* **What you are asked to do**:
Sift the listing for lines that hold the string "else" and pull them out.

* **Exercise materials**:
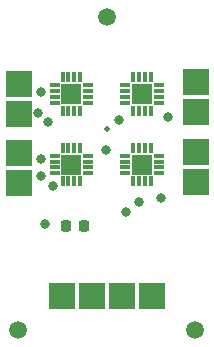
<source format=gts>
G04 #@! TF.GenerationSoftware,KiCad,Pcbnew,7.0.1-3b83917a11~172~ubuntu22.04.1*
G04 #@! TF.CreationDate,2023-07-24T14:11:42+02:00*
G04 #@! TF.ProjectId,mag_touch2x2,6d61675f-746f-4756-9368-3278322e6b69,rev?*
G04 #@! TF.SameCoordinates,Original*
G04 #@! TF.FileFunction,Soldermask,Top*
G04 #@! TF.FilePolarity,Negative*
%FSLAX46Y46*%
G04 Gerber Fmt 4.6, Leading zero omitted, Abs format (unit mm)*
G04 Created by KiCad (PCBNEW 7.0.1-3b83917a11~172~ubuntu22.04.1) date 2023-07-24 14:11:42*
%MOMM*%
%LPD*%
G01*
G04 APERTURE LIST*
G04 Aperture macros list*
%AMRoundRect*
0 Rectangle with rounded corners*
0 $1 Rounding radius*
0 $2 $3 $4 $5 $6 $7 $8 $9 X,Y pos of 4 corners*
0 Add a 4 corners polygon primitive as box body*
4,1,4,$2,$3,$4,$5,$6,$7,$8,$9,$2,$3,0*
0 Add four circle primitives for the rounded corners*
1,1,$1+$1,$2,$3*
1,1,$1+$1,$4,$5*
1,1,$1+$1,$6,$7*
1,1,$1+$1,$8,$9*
0 Add four rect primitives between the rounded corners*
20,1,$1+$1,$2,$3,$4,$5,0*
20,1,$1+$1,$4,$5,$6,$7,0*
20,1,$1+$1,$6,$7,$8,$9,0*
20,1,$1+$1,$8,$9,$2,$3,0*%
G04 Aperture macros list end*
%ADD10C,0.500000*%
%ADD11C,1.500000*%
%ADD12R,2.286000X2.286000*%
%ADD13RoundRect,0.007800X-0.412200X-0.122200X0.412200X-0.122200X0.412200X0.122200X-0.412200X0.122200X0*%
%ADD14RoundRect,0.007800X0.122200X-0.412200X0.122200X0.412200X-0.122200X0.412200X-0.122200X-0.412200X0*%
%ADD15R,1.680000X1.680000*%
%ADD16RoundRect,0.225000X0.225000X0.250000X-0.225000X0.250000X-0.225000X-0.250000X0.225000X-0.250000X0*%
%ADD17C,0.800000*%
G04 APERTURE END LIST*
D10*
X25000000Y-46000000D03*
D11*
X17500000Y-63000000D03*
X32500000Y-62992000D03*
X25000000Y-36540000D03*
D12*
X32512000Y-44540000D03*
X32512000Y-42000000D03*
D13*
X26565000Y-42250000D03*
X26565000Y-42750000D03*
X26565000Y-43250000D03*
X26565000Y-43750000D03*
D14*
X27250000Y-44435000D03*
X27750000Y-44435000D03*
X28250000Y-44435000D03*
X28750000Y-44435000D03*
D13*
X29435000Y-43750000D03*
X29435000Y-43250000D03*
X29435000Y-42750000D03*
X29435000Y-42250000D03*
D14*
X28750000Y-41565000D03*
X28250000Y-41565000D03*
X27750000Y-41565000D03*
X27250000Y-41565000D03*
D15*
X28000000Y-43000000D03*
D16*
X23075000Y-54200000D03*
X21525000Y-54200000D03*
D13*
X26565000Y-48250000D03*
X26565000Y-48750000D03*
X26565000Y-49250000D03*
X26565000Y-49750000D03*
D14*
X27250000Y-50435000D03*
X27750000Y-50435000D03*
X28250000Y-50435000D03*
X28750000Y-50435000D03*
D13*
X29435000Y-49750000D03*
X29435000Y-49250000D03*
X29435000Y-48750000D03*
X29435000Y-48250000D03*
D14*
X28750000Y-47565000D03*
X28250000Y-47565000D03*
X27750000Y-47565000D03*
X27250000Y-47565000D03*
D15*
X28000000Y-49000000D03*
D12*
X17526000Y-50600000D03*
X17526000Y-48060000D03*
D13*
X20565000Y-48250000D03*
X20565000Y-48750000D03*
X20565000Y-49250000D03*
X20565000Y-49750000D03*
D14*
X21250000Y-50435000D03*
X21750000Y-50435000D03*
X22250000Y-50435000D03*
X22750000Y-50435000D03*
D13*
X23435000Y-49750000D03*
X23435000Y-49250000D03*
X23435000Y-48750000D03*
X23435000Y-48250000D03*
D14*
X22750000Y-47565000D03*
X22250000Y-47565000D03*
X21750000Y-47565000D03*
X21250000Y-47565000D03*
D15*
X22000000Y-49000000D03*
D12*
X28810000Y-60100000D03*
X26270000Y-60100000D03*
X23730000Y-60100000D03*
X21190000Y-60100000D03*
X17526000Y-44704000D03*
X17526000Y-42164000D03*
X32512000Y-50470000D03*
X32512000Y-47930000D03*
D13*
X20565000Y-42250000D03*
X20565000Y-42750000D03*
X20565000Y-43250000D03*
X20565000Y-43750000D03*
D14*
X21250000Y-44435000D03*
X21750000Y-44435000D03*
X22250000Y-44435000D03*
X22750000Y-44435000D03*
D13*
X23435000Y-43750000D03*
X23435000Y-43250000D03*
X23435000Y-42750000D03*
X23435000Y-42250000D03*
D14*
X22750000Y-41565000D03*
X22250000Y-41565000D03*
X21750000Y-41565000D03*
X21250000Y-41565000D03*
D15*
X22000000Y-43000000D03*
D17*
X28000000Y-43000000D03*
X28000000Y-49000000D03*
X22000000Y-49000000D03*
X22000000Y-43000000D03*
X19800000Y-54000000D03*
X29600000Y-51800000D03*
X30200000Y-45000500D03*
X19443000Y-48499500D03*
X19386562Y-42829500D03*
X24892000Y-47752000D03*
X26600000Y-53000000D03*
X19200000Y-44600000D03*
X19400000Y-50000000D03*
X20000000Y-45400000D03*
X20400000Y-50800000D03*
X27677511Y-52167561D03*
X26000000Y-45200000D03*
M02*

</source>
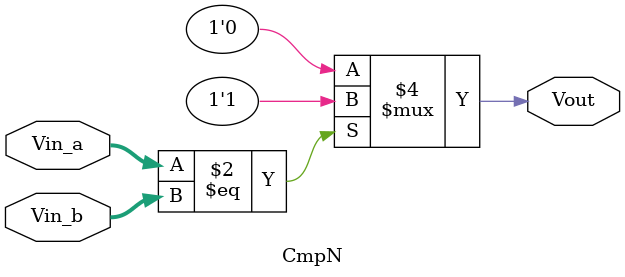
<source format=v>
`timescale 1ns / 1ps


module CmpN #(parameter N = 32) (
        Vin_a,
        Vin_b,
        Vout
    );
    
    input [N-1:0] Vin_a, Vin_b;
    output Vout;
    
    reg Vout;
    
    always @(Vin_a, Vin_b) begin
        if (Vin_a == Vin_b) 
            Vout <= 1'b1;
        else
            Vout <= 1'b0;
    end
endmodule

</source>
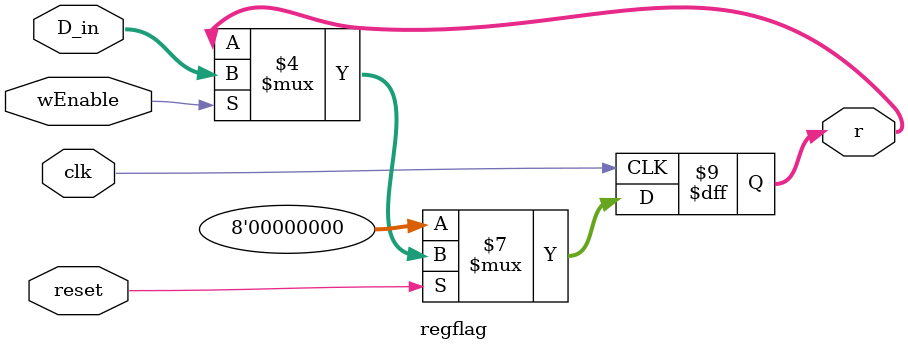
<source format=v>
module regflag(D_in, wEnable, reset, clk, r); // To add output for the FSM to connect to flags
     input [7:0] D_in;
     input clk, wEnable, reset;
     output reg [7:0] r;

 always @( posedge clk )
    begin
    if (!reset) r <= 8'b00000000; // EDIT to not reset
    else
        begin
            if (wEnable)
                begin
                    r <= D_in;
                end
            else
                begin
                    r <= r;
                end
        end
    end
endmodule

</source>
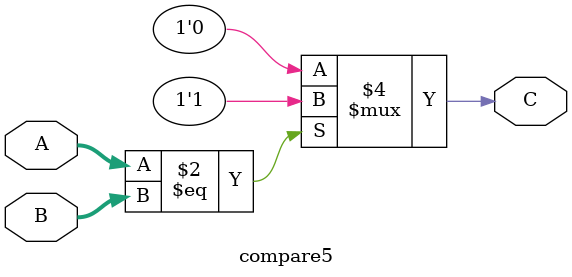
<source format=v>
`timescale 1ns / 1ps


module compare5(
    A, B, C
    );
    
    input [4:0] A;
    input [4:0] B;
    
    output reg C;
    

    always@(A or B) begin
        if(A == B) C<=1;
        else C<=0;
    end

endmodule

</source>
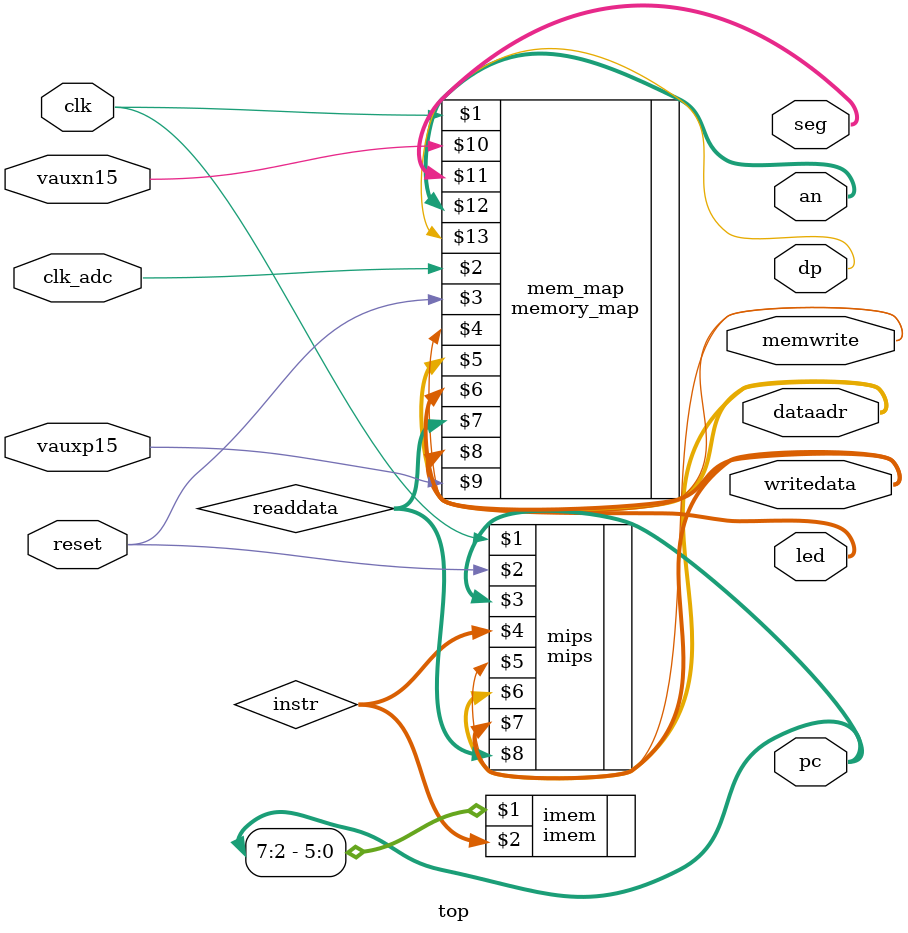
<source format=sv>
module top (
    input logic clk,
    clk_adc,
    reset,
    output logic [31:0] pc,
    writedata,
    output logic [31:0] dataadr,
    output logic memwrite,
    output logic [15:0] led,
    input logic vauxp15,
    input logic vauxn15,
    output logic [6:0] seg,
    output logic [3:0] an,
    output logic dp
    // input logic vp_in,
    // input logic vn_in
);
  logic [31:0] instr, readdata;
  mips mips (
      clk,
      reset,
      pc,
      instr,
      memwrite,
      dataadr,
      writedata,
      readdata
  );
  imem imem (
      pc[7:2],
      instr
  );
  memory_map mem_map (
      clk,
      clk_adc,
      reset,
      memwrite,
      dataadr,
      writedata,
      readdata,
      led,
      vauxp15,
      vauxn15,
      seg,
      an,
      dp
      // vp_in,
      // vn_in
  );
endmodule

</source>
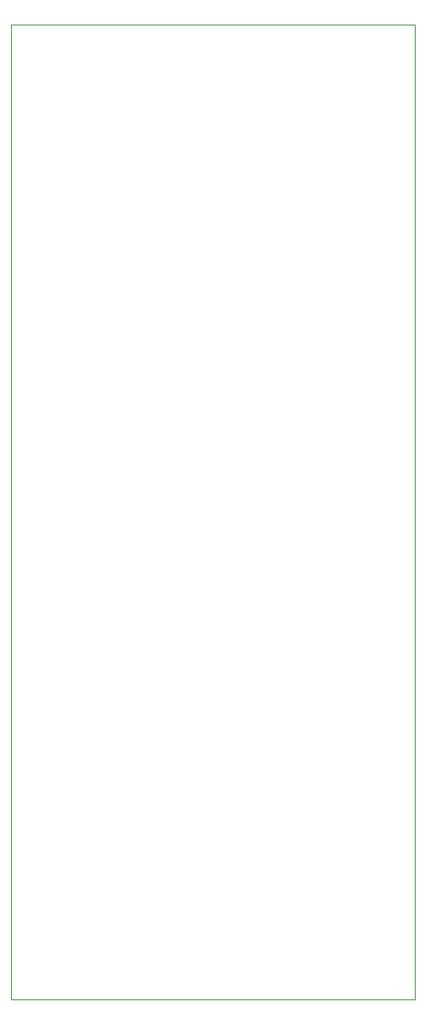
<source format=gm1>
G04 #@! TF.GenerationSoftware,KiCad,Pcbnew,(7.0.0)*
G04 #@! TF.CreationDate,2023-03-19T22:54:38+00:00*
G04 #@! TF.ProjectId,back_microlidian,6261636b-5f6d-4696-9372-6f6c69646961,rev?*
G04 #@! TF.SameCoordinates,Original*
G04 #@! TF.FileFunction,Profile,NP*
%FSLAX46Y46*%
G04 Gerber Fmt 4.6, Leading zero omitted, Abs format (unit mm)*
G04 Created by KiCad (PCBNEW (7.0.0)) date 2023-03-19 22:54:38*
%MOMM*%
%LPD*%
G01*
G04 APERTURE LIST*
G04 #@! TA.AperFunction,Profile*
%ADD10C,0.100000*%
G04 #@! TD*
G04 APERTURE END LIST*
D10*
X38230968Y-46230890D02*
X78530968Y-46230890D01*
X78530968Y-46230890D02*
X78530968Y-143451890D01*
X78530968Y-143451890D02*
X38230968Y-143451890D01*
X38230968Y-143451890D02*
X38230968Y-46230890D01*
M02*

</source>
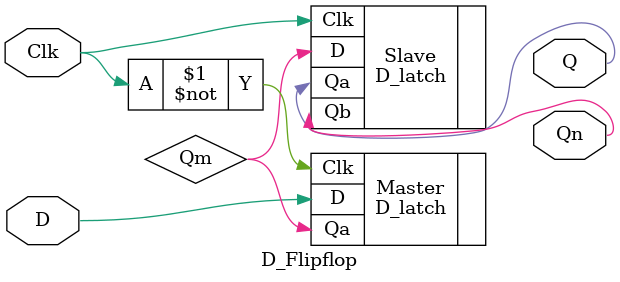
<source format=v>
module D_Flipflop (Q,
						 Qn,
						 D,
						 Clk
						 );
						 
	output Q;
	output Qn;
	
	input D;
	input Clk;
	
	wire Qm;
	
	D_latch Master(.Qa(Qm), .D(D), .Clk(~Clk));
	D_latch Slave(.Qa(Q), .Qb(Qn), .D(Qm), .Clk(Clk));

endmodule 
</source>
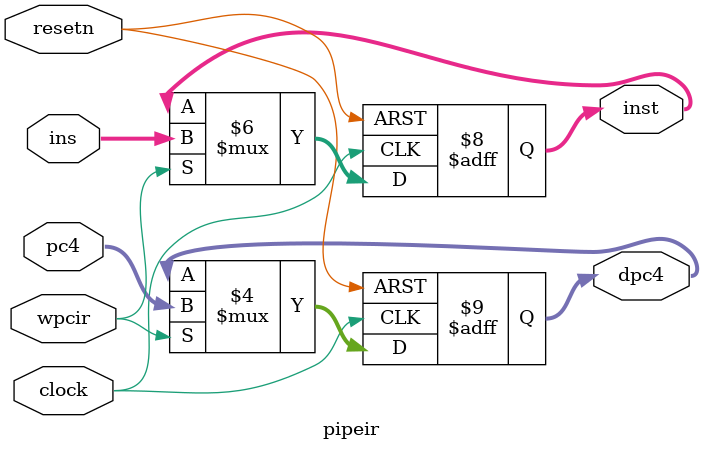
<source format=v>
module pipeir (pc4,ins,wpcir,clock,resetn,dpc4,inst);	// IF/ID 流水线寄存器

	input 			clock, wpcir, resetn;
	input [31:0] 	pc4, ins;
	
	output [31:0]	inst, dpc4;

	
	wire [31:0]		pc4, ins;
	wire     		clock,resetn,wpcir;
	
	reg [31:0] 		inst, dpc4;
	
   always @ (negedge resetn or posedge clock)
      if ( resetn == 0) 
			begin
				inst[31:0] <= 32'b0;
				dpc4[31:0] <= 32'b0;
			end 
		else
			begin
				if (wpcir == 1) begin
					inst[31:0] <= ins[31:0];
					dpc4[31:0] <= pc4[31:0];
					end
			end
			
endmodule

</source>
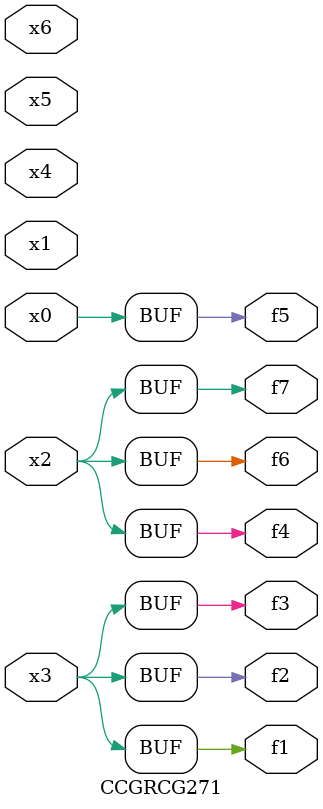
<source format=v>
module CCGRCG271(
	input x0, x1, x2, x3, x4, x5, x6,
	output f1, f2, f3, f4, f5, f6, f7
);
	assign f1 = x3;
	assign f2 = x3;
	assign f3 = x3;
	assign f4 = x2;
	assign f5 = x0;
	assign f6 = x2;
	assign f7 = x2;
endmodule

</source>
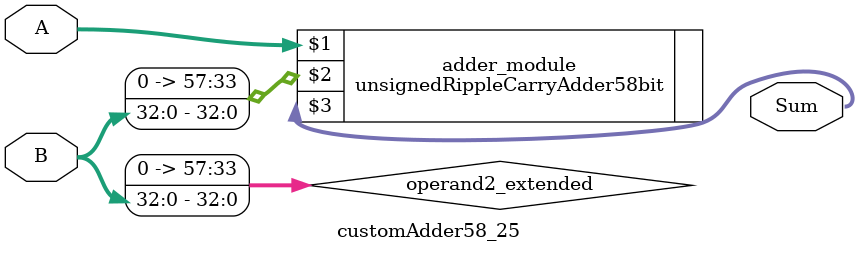
<source format=v>
module customAdder58_25(
                        input [57 : 0] A,
                        input [32 : 0] B,
                        
                        output [58 : 0] Sum
                );

        wire [57 : 0] operand2_extended;
        
        assign operand2_extended =  {25'b0, B};
        
        unsignedRippleCarryAdder58bit adder_module(
            A,
            operand2_extended,
            Sum
        );
        
        endmodule
        
</source>
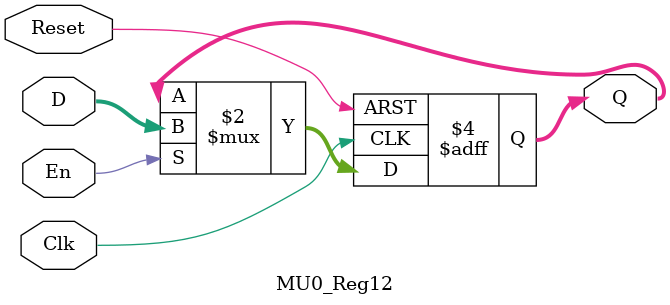
<source format=sv>

`timescale 1ns/100ps
 

// module definition

module MU0_Reg12 (
input  logic          Clk, 
input  logic          Reset,     
input  logic          En, 
input  logic   [11:0] D, 
output logic   [11:0] Q
);

// behavioural code - clock driven
always_ff @ (posedge Clk, posedge Reset)	//Asynchronous Reset
begin
 	if (Reset) Q <= 12'h000;			//If Reset goes high then Q <= 12'b0000_0000_0000
	else if (En) Q <= D;				//If En goes high then Q <= D
end









endmodule 
 

</source>
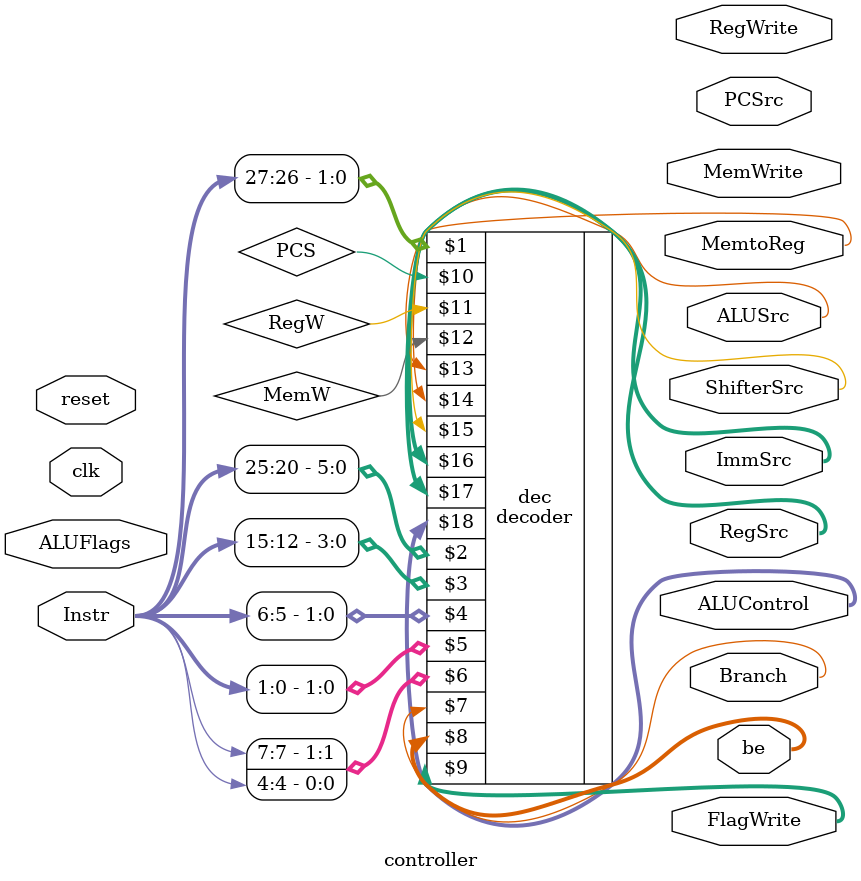
<source format=sv>
module controller(
	input logic clk, reset,
    input logic [31:0] Instr,
    input logic [3:0] ALUFlags,
    output logic [1:0] RegSrc,
    output logic RegWrite,
    output logic [1:0] ImmSrc,
    output logic ALUSrc,
	output logic ShifterSrc,
    output logic [3:0] ALUControl,
    output logic MemWrite, MemtoReg,
    output logic PCSrc,
	output logic [1:0] FlagWrite,
	output logic[3:0] be,
	output logic Branch);

    decoder dec(Instr[27:26], Instr[25:20], Instr[15:12], Instr[6:5], Instr[1:0], {Instr[7],Instr[4]},
        Branch, be, FlagWrite, PCS, RegW, MemW,
        MemtoReg, ALUSrc, ShifterSrc, ImmSrc, RegSrc, ALUControl);

endmodule

</source>
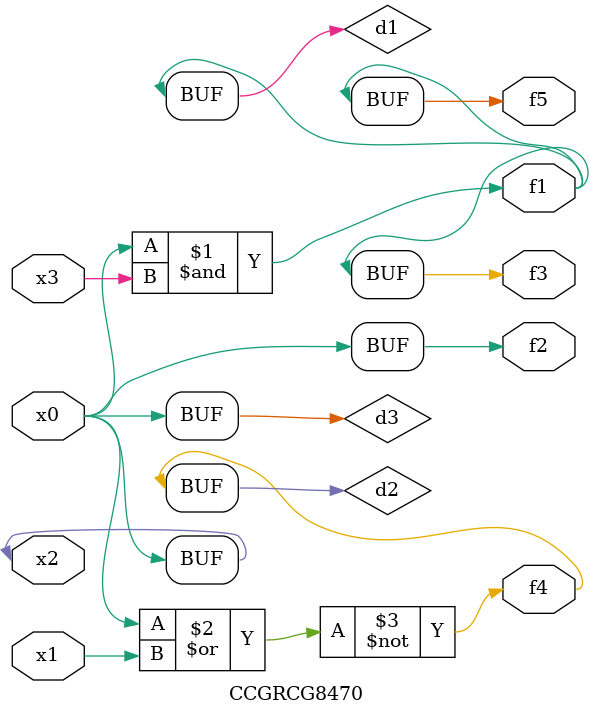
<source format=v>
module CCGRCG8470(
	input x0, x1, x2, x3,
	output f1, f2, f3, f4, f5
);

	wire d1, d2, d3;

	and (d1, x2, x3);
	nor (d2, x0, x1);
	buf (d3, x0, x2);
	assign f1 = d1;
	assign f2 = d3;
	assign f3 = d1;
	assign f4 = d2;
	assign f5 = d1;
endmodule

</source>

* **Task output**:
        else
    else
            else
        else C<=0;
		else
	else if (En) Q <= D;				//If En goes high then Q <= D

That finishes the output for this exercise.